▶ **Passage provided**
>>>>>
Unsuccessful in its bid last year to buy Cowlitz Bancorp outright, a private-equity firm has a new plan: Buy up enough shares to become the Longview, Wash., company's largest shareholder, and then pressure the board and management to make changes that would boost profits.
Crescent Capital VI LLC of Bellevue, Wash., has applied to the Federal Reserve Bank of San Francisco to become a bank holding company and increase its ownership stake in Cowlitz, currently 9.6%, to as much as 30%, according to a June 30 Federal Register notice.
Steve Wasson, a Crescent principal and a former U.S. Bancorp executive, said Cowlitz's management has so far been unreceptive to Crescent's requests for representation on the company's board and its suggestions for improving profitability.
He said the $539 million-asset Cowlitz should make more commercial and industrial loans to offset losses in its residential construction loan portfolio and should increase its lending in the higher-growth markets of Seattle and Portland, Ore.
If Crescent wins Fed approval and succeeds in acquiring more shares, Mr. Wasson said, "I'd like to think that the board might be a little more amenable to working with us."
If it is not, he said, "We might either make a tender offer or wage a proxy fight" to gain control of Cowlitz's board.
<<<<<
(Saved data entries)
>>>>>
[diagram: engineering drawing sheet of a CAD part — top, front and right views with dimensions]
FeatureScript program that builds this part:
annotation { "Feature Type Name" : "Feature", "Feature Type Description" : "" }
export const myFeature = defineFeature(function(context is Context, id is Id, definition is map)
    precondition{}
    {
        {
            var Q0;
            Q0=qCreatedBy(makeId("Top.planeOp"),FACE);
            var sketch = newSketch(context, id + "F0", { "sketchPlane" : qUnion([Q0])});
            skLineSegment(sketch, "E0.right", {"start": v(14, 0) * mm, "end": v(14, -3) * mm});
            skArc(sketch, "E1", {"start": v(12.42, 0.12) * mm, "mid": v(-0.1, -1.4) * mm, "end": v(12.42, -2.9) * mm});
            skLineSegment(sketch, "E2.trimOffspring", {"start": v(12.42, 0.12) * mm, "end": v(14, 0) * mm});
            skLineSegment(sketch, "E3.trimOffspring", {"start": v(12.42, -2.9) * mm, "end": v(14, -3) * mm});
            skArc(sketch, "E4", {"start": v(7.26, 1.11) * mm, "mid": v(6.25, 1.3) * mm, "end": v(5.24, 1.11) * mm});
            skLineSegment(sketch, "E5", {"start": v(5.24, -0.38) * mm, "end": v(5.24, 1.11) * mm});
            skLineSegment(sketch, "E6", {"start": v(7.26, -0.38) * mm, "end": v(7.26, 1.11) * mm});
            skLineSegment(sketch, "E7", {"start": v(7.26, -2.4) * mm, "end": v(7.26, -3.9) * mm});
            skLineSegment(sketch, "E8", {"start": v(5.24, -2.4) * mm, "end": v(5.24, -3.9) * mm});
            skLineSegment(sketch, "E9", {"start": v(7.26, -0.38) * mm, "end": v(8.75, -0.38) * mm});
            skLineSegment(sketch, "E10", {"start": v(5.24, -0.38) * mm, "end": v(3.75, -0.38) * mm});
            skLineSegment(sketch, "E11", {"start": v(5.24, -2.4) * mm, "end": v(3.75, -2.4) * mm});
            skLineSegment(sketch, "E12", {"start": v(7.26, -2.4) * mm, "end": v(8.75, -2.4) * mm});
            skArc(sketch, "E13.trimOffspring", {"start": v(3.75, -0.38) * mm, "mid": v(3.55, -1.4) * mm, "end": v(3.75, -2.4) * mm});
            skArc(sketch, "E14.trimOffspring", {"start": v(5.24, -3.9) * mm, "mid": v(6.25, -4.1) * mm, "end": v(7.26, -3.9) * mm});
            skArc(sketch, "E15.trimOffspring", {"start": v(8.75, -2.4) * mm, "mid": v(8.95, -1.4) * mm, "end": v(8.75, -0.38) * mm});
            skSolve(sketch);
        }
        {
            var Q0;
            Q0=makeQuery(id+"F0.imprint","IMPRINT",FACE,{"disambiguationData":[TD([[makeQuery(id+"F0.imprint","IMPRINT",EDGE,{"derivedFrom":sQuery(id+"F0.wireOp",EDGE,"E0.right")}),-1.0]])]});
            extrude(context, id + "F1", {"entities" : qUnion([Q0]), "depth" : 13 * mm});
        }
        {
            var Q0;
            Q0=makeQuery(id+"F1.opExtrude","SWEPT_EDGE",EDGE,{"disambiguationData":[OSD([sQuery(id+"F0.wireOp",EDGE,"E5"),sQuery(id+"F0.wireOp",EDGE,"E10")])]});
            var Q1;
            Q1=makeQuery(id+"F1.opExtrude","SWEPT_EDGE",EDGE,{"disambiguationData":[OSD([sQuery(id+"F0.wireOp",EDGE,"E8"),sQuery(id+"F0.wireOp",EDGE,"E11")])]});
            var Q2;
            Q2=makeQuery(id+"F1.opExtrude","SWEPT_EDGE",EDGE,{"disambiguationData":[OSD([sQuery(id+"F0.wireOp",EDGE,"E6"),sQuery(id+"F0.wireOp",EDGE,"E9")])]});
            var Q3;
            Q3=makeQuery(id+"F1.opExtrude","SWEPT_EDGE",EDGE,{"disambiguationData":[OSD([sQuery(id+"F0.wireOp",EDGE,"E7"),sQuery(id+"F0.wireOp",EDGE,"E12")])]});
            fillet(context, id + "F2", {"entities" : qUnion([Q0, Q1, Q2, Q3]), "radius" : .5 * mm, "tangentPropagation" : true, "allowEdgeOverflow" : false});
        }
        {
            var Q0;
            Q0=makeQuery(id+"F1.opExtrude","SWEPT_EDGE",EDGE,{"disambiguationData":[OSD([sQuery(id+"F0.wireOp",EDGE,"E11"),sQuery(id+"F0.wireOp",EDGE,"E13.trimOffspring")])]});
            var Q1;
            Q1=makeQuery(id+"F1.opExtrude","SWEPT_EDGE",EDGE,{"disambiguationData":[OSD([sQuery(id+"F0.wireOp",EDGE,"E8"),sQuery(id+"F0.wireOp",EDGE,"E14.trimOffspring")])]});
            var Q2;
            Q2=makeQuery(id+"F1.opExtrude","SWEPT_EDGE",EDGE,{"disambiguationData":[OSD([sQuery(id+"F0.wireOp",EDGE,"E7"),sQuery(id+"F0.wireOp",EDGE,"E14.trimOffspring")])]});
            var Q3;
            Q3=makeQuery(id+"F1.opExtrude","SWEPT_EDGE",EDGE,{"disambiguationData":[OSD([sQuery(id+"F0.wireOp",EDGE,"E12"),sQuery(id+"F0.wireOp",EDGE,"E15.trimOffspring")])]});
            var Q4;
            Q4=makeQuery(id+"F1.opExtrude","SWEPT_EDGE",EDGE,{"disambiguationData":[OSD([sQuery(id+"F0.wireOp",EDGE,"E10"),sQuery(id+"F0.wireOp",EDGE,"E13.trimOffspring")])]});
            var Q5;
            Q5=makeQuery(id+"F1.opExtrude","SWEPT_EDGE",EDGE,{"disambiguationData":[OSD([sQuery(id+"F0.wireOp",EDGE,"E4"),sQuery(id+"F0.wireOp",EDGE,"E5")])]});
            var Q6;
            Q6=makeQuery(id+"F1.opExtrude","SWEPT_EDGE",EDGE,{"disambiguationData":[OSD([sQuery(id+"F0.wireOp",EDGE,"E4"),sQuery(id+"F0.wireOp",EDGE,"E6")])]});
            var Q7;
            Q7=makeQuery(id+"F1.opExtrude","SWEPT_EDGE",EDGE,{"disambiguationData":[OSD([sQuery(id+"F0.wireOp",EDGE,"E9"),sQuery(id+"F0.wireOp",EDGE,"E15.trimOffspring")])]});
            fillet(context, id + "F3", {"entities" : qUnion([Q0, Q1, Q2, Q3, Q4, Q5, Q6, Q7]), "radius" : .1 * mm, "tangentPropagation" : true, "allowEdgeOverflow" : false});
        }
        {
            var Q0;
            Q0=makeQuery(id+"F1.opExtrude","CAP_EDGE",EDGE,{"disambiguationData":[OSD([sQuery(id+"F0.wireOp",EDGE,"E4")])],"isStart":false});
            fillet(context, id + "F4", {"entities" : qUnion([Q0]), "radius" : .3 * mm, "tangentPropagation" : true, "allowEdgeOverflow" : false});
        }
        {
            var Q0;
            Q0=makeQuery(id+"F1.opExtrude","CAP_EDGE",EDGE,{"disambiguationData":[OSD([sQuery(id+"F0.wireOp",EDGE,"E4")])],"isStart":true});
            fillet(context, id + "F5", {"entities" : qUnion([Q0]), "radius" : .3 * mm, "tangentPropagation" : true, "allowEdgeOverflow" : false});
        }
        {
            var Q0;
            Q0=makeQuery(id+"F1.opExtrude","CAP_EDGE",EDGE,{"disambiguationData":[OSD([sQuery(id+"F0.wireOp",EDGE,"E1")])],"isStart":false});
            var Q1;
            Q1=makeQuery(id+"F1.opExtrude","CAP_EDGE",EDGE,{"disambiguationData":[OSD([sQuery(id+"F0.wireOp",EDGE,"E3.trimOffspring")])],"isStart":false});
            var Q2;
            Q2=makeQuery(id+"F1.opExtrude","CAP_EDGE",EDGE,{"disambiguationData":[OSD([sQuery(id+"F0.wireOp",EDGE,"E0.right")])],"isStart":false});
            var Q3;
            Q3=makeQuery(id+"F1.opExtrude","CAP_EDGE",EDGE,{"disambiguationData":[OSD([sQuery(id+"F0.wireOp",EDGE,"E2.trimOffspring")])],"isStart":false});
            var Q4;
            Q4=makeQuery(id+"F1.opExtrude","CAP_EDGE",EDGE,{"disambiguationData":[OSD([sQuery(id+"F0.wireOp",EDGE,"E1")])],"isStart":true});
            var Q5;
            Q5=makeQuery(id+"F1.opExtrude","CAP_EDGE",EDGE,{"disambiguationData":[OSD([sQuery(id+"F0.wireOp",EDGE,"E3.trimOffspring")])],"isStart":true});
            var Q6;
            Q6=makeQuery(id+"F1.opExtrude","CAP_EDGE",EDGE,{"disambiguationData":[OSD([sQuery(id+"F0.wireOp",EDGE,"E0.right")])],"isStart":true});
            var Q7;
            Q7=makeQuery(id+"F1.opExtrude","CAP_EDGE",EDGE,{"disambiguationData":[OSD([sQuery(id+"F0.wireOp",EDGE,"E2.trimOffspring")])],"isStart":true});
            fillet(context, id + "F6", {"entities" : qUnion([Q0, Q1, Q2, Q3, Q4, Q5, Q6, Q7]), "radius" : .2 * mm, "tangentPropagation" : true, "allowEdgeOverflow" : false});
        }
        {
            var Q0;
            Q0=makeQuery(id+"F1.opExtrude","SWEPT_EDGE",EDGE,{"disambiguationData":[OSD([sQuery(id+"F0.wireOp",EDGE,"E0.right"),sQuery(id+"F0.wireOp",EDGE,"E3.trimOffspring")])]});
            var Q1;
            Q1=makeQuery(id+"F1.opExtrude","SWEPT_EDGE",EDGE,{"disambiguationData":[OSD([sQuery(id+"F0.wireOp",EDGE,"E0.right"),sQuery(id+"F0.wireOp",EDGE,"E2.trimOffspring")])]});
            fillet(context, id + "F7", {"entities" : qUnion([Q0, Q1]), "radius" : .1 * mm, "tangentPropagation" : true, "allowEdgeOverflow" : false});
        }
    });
<<<<<
▶ **Task set**
A. According to the article on Crescent Capital and Cowlitz Bancorp, what percentage of Cowlitz does Crescent currently own?
B. Resume the article on Crescent Capital and Cowlitz Bancorp from its last sentence.
None of the data is needed.

▶ **Answer section**
A. 9.6%

B.
Cowlitz executives did not return calls for this story.
Crescent's push comes as the Federal Reserve Board is weighing whether to alter rules to make it easier for private-equity firms to increase their stakes in banks. The agency has not released a specific proposal, but regulators generally want to encourage new sources of much-needed capital for banks. Under current law, investors owning more than 9.9% of a bank are subject to Fed scrutiny, and those with stakes larger than 24.9% must register as bank holding companies.
Cowlitz has been at odds with Mr. Wasson and other Crescent investors since Crescent made an unsolicited offer in July 2007 to buy the bank for $15 a share, or $74 million. In September the Cowlitz board unanimously rejected the offer, saying a sale was not in the best interests of its shareholders.
"Amongst numerous other concerns, the board views your $15 per share offer as significantly inadequate from a financial point of view," Cowlitz chairman Phillip Rowley said at the time.
If Crescent had been successful in its bid, it would have named Mr. Wasson Cowlitz's chief executive and brought in other experienced bankers to help run the company.
Mr. Wasson said Wednesday that he no longer wants to run Cowlitz day to day. "If management can turn Cowlitz into a high-performing banking company, we'd be happy for them to continue in their current positions," he said.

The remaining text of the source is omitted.